◆ **What is needed**: Copy out each line of the data that holds the string "zijn".

◆ **Stored data**:
== Segment start ==

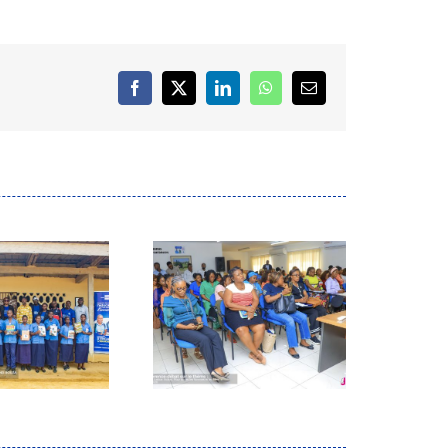
Facebook
X
LinkedIn
WhatsApp
Email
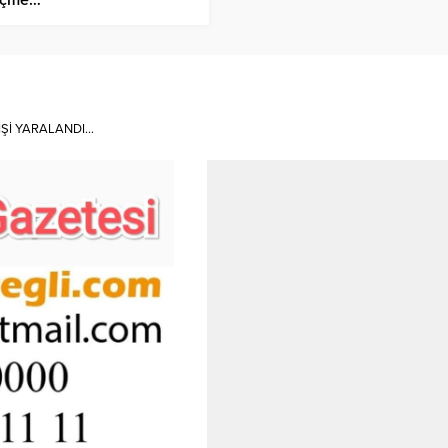
KİŞİ YARALANDI…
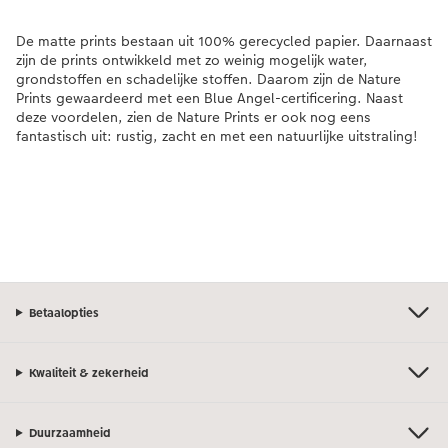
De matte prints bestaan uit 100% gerecycled papier. Daarnaast
zijn de prints ontwikkeld met zo weinig mogelijk water,
grondstoffen en schadelijke stoffen. Daarom zijn de Nature
Prints gewaardeerd met een Blue Angel-certificering. Naast
deze voordelen, zien de Nature Prints er ook nog eens
fantastisch uit: rustig, zacht en met een natuurlijke uitstraling!
Betaalopties
Kwaliteit & zekerheid
Duurzaamheid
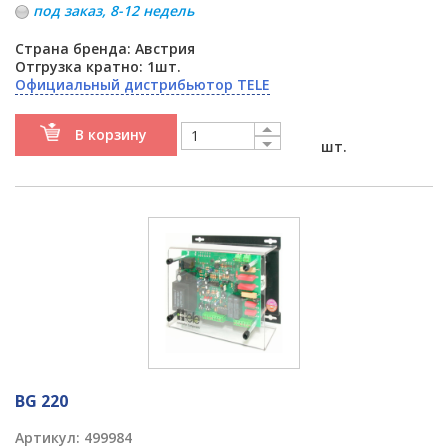
под заказ, 8-12 недель
Страна бренда: Австрия
Отгрузка кратно: 1шт.
Официальный дистрибьютор TELE
В корзину
шт.
BG 220
Артикул:
499984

== Segment end ==

◆ **Output**:
zijn de prints ontwikkeld met zo weinig mogelijk water,
grondstoffen en schadelijke stoffen. Daarom zijn de Nature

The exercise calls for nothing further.